(Difference listings):
**********
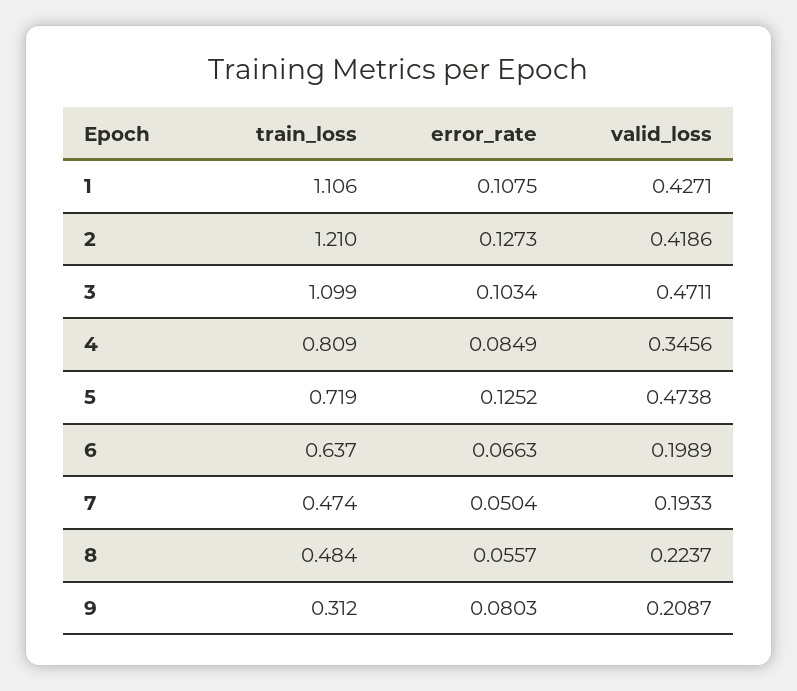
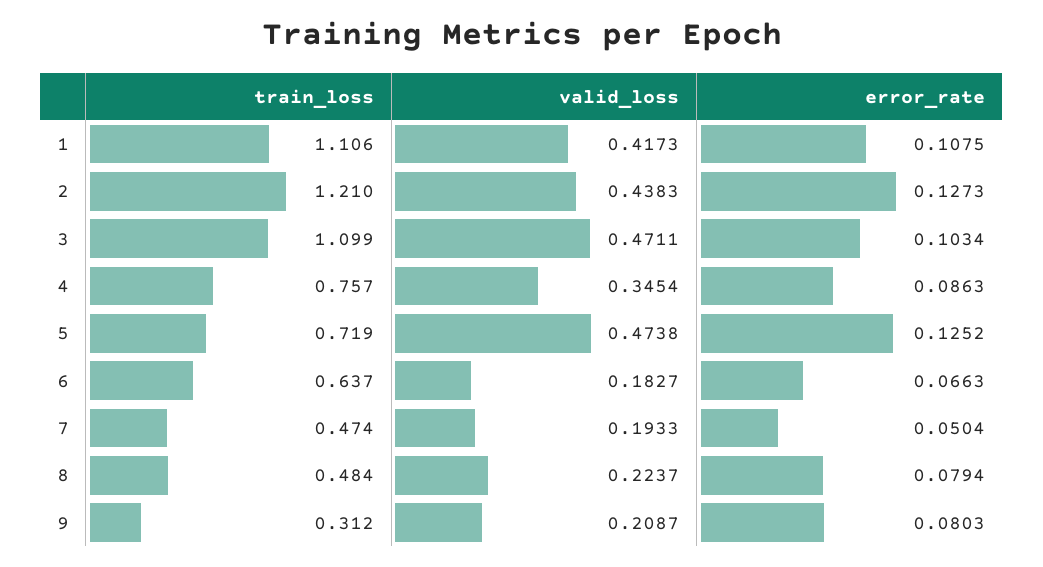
valid_loss, 1: 0.4271 -> 0.4173
valid_loss, 2: 0.4186 -> 0.4383
train_loss, 4: 0.809 -> 0.757
error_rate, 4: 0.0849 -> 0.0863
valid_loss, 4: 0.3456 -> 0.3454
valid_loss, 6: 0.1989 -> 0.1827
error_rate, 8: 0.0557 -> 0.0794

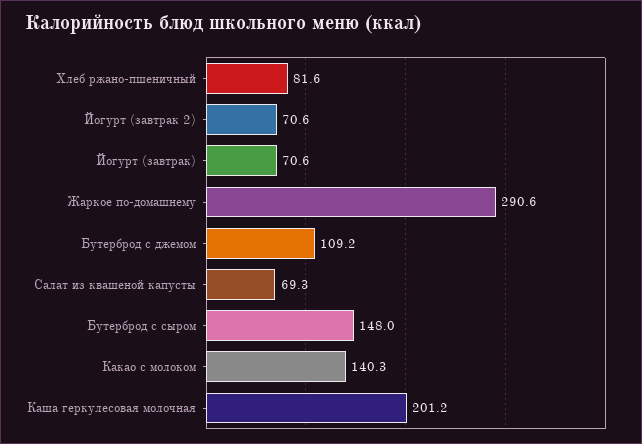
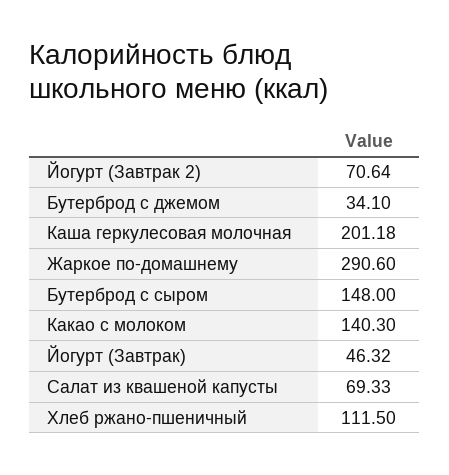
Хлеб ржано-пшеничный: 81.6 -> 111.5
Йогурт (завтрак): 70.6 -> 46.32
Бутерброд с джемом: 109.2 -> 34.1

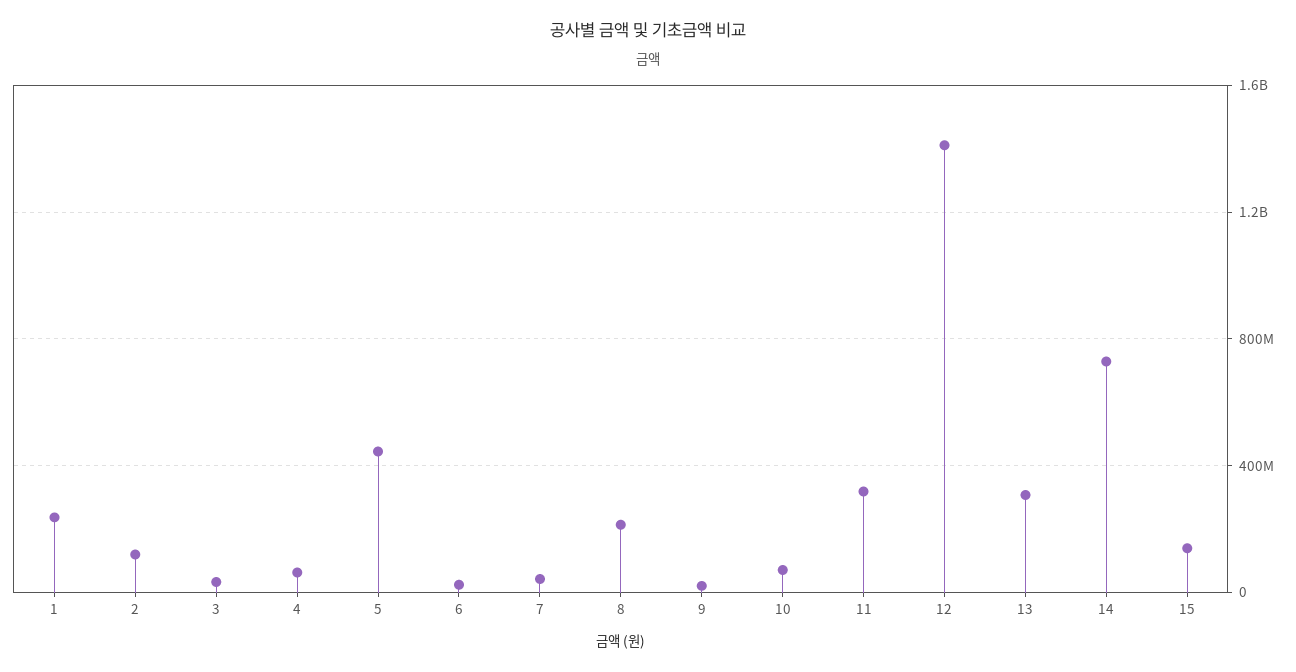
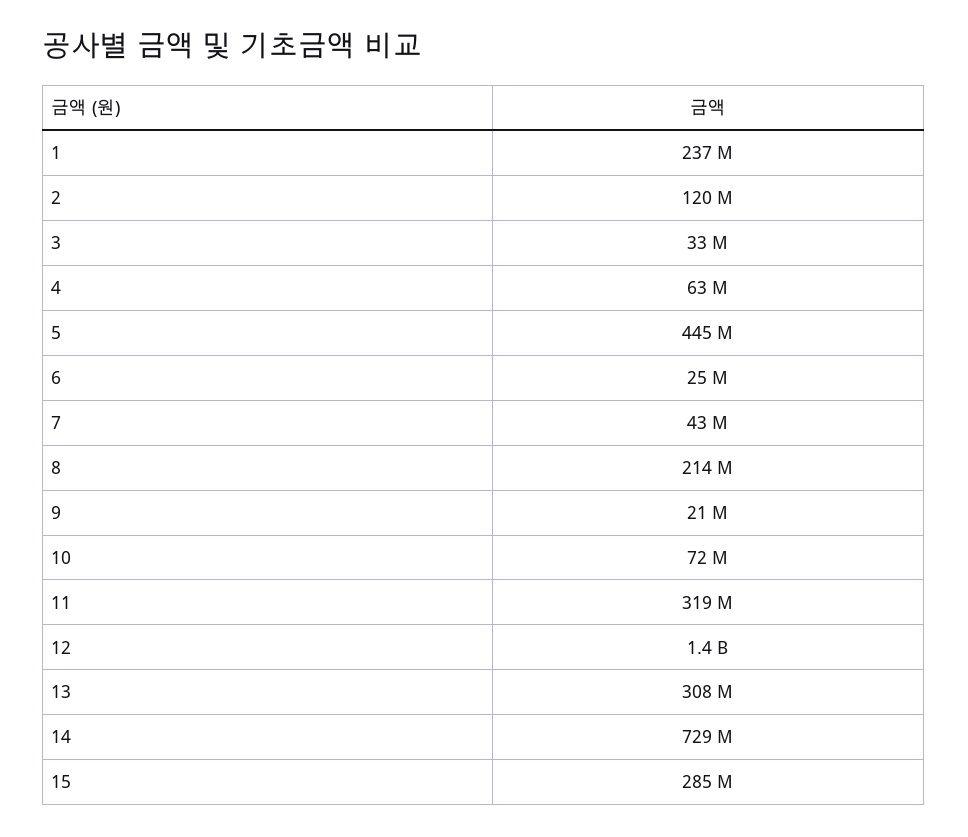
15: 150000000 -> 285000000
**********
(Task goal): Copy out only the lines from the one containing "valid_loss, 2: 0.4186 -> 0.4383" to the end of the entries, unchanged. Drop the pictures.

(Output):
valid_loss, 2: 0.4186 -> 0.4383
train_loss, 4: 0.809 -> 0.757
error_rate, 4: 0.0849 -> 0.0863
valid_loss, 4: 0.3456 -> 0.3454
valid_loss, 6: 0.1989 -> 0.1827
error_rate, 8: 0.0557 -> 0.0794

Хлеб ржано-пшеничный: 81.6 -> 111.5
Йогурт (завтрак): 70.6 -> 46.32
Бутерброд с джемом: 109.2 -> 34.1

15: 150000000 -> 285000000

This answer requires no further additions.